Patricia, membre du syndicat Unite, a déclaré : « La seule possibilité de se débarrasser de cette législation, ce sont les grèves. J’aimerais voir davantage d’actions de la part des dirigeants syndicaux, pas seulement des paroles. Trop souvent, dans les conflits du travail, ils n’insistent pas assez.»

Ross, membre du syndicat des pompiers FBU de Londres, a déclaré : « S’organiser dans les rues comme celui-ci est le meilleur moyen de riposter et de se débarrasser des conservateurs. »

Tony, un autre membre du FBU, a déclaré : « Nous sommes ici pour poser un jalon car, une fois de plus, nous sommes confrontés à une attaque contre le droit des travailleurs à se défendre. Nous ne devons pas rester les bras croisés. Nous devons résister, nous organiser et ne pas nous arrêter jusqu’à ce que cette loi soit jetée dans les poubelles de l’histoire.»
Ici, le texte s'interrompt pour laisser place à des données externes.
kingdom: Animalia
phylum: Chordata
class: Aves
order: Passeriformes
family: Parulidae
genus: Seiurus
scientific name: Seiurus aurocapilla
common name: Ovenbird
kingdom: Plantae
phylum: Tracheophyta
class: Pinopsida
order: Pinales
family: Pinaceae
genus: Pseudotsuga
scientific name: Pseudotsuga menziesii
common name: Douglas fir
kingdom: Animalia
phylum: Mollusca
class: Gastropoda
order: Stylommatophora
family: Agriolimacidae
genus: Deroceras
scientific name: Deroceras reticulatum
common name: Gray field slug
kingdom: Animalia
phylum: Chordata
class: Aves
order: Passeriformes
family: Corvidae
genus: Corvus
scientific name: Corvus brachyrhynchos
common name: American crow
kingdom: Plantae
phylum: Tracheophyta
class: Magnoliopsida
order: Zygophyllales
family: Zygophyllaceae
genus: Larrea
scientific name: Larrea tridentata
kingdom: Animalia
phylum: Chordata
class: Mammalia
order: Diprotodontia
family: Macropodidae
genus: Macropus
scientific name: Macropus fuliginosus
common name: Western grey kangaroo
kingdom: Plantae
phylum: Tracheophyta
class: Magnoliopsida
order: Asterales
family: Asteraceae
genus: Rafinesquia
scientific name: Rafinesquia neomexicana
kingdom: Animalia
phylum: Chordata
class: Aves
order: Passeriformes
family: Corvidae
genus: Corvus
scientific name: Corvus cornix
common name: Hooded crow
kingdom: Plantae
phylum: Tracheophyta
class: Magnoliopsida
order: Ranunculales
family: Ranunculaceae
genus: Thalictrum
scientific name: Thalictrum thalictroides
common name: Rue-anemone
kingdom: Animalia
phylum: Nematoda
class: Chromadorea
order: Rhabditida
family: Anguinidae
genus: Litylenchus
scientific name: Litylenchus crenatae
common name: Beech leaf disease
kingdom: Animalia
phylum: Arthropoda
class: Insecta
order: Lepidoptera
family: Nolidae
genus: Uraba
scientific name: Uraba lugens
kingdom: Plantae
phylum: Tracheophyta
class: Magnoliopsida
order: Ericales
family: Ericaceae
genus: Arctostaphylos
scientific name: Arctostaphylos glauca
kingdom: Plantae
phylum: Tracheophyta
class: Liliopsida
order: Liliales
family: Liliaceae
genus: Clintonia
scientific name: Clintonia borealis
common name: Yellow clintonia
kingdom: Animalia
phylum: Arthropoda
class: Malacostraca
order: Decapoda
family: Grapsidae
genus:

Les dirigeants syndicaux se sont alignés pour prononcer des discours dans lesquels ils s’engageaient à défier les lois anti-grève. Le secrétaire général sortant du PCS, Mark Serwotka, a annoncé que le syndicat des fonctionnaires lançait « une action en justice contre le gouvernement pour ses lois antisyndicales ».

Sharon Graham, secrétaire générale d’Unite, a critiqué la législation. « Chez Unite, nous avons supprimé de nos règles l’obligation d’agir dans le respect de la loi », a-t-elle déclaré.

« Nous utiliserons toutes les tactiques à notre disposition pour repousser tout employeur qui utilise la législation antisyndicale. Tout recours à la loi sera considéré comme un acte hostile et nous riposterons et intensifierons notre action. »

Mick Lynch, secrétaire général du syndicat des transports RMT, a déclaré : « Nous devons utiliser le droit de grève dans tout le pays et dans tous les syndicats.

« Aslef nous a montré le chemin. La politique du TUC est la non-coopération et le non-respect : conservez le droit de grève en utilisant le droit de grève.

Les membres de la base devront faire pression sur les dirigeants syndicaux pour s’assurer que cela se produise en poussant aux grèves et au non-respect de la loi. L’ensemble du mouvement doit s’organiser et être prêt à l’action.